*TASK TO CARRY OUT*. Reproduce every entry below precisely; do not include the pictures.

RECORDS FOR THE TASK Block Start

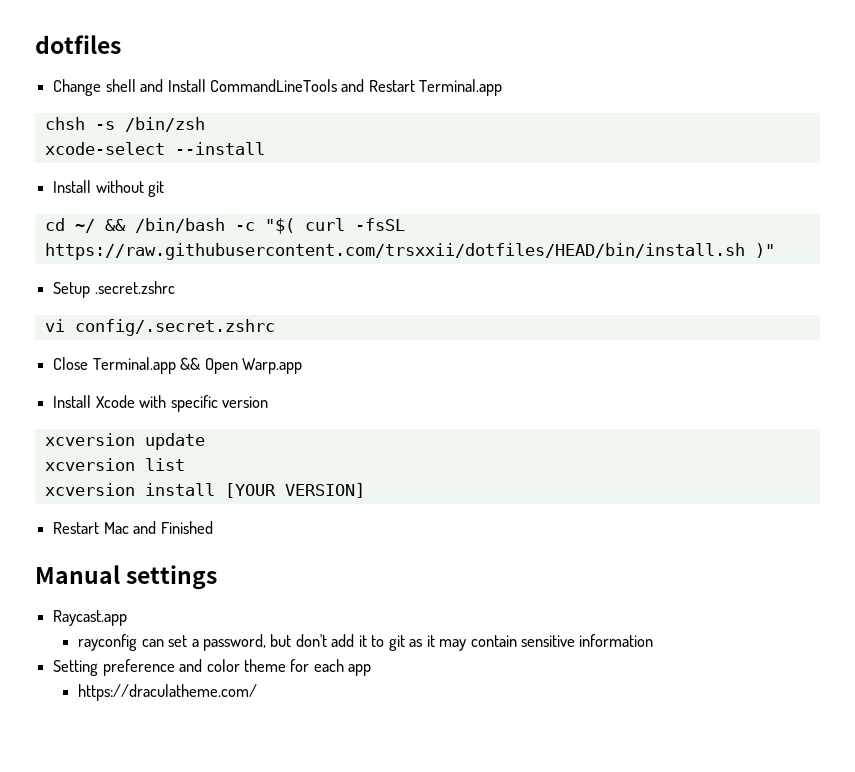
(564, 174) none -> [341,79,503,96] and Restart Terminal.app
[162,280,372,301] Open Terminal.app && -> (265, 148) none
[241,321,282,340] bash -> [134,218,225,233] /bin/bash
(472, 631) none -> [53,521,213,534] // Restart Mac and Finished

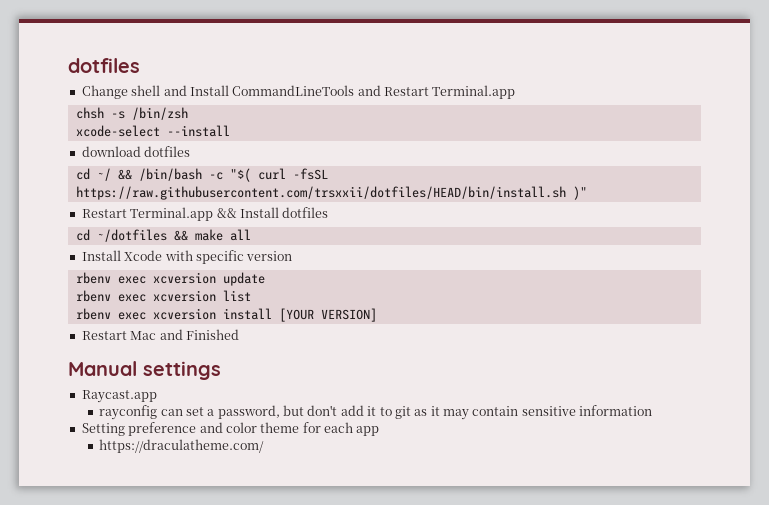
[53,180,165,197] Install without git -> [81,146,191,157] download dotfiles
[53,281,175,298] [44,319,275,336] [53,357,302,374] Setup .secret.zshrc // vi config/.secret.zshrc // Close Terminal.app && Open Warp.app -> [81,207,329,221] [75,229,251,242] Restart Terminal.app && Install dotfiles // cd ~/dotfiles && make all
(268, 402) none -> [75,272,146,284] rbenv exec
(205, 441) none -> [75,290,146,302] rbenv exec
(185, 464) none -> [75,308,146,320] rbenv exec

RECORDS FOR THE TASK Block End

*ANSWER*.
(564, 174) none -> [341,79,503,96] and Restart Terminal.app
[162,280,372,301] Open Terminal.app && -> (265, 148) none
[241,321,282,340] bash -> [134,218,225,233] /bin/bash
(472, 631) none -> [53,521,213,534] // Restart Mac and Finished

[53,180,165,197] Install without git -> [81,146,191,157] download dotfiles
[53,281,175,298] [44,319,275,336] [53,357,302,374] Setup .secret.zshrc // vi config/.secret.zshrc // Close Terminal.app && Open Warp.app -> [81,207,329,221] [75,229,251,242] Restart Terminal.app && Install dotfiles // cd ~/dotfiles && make all
(268, 402) none -> [75,272,146,284] rbenv exec
(205, 441) none -> [75,290,146,302] rbenv exec
(185, 464) none -> [75,308,146,320] rbenv exec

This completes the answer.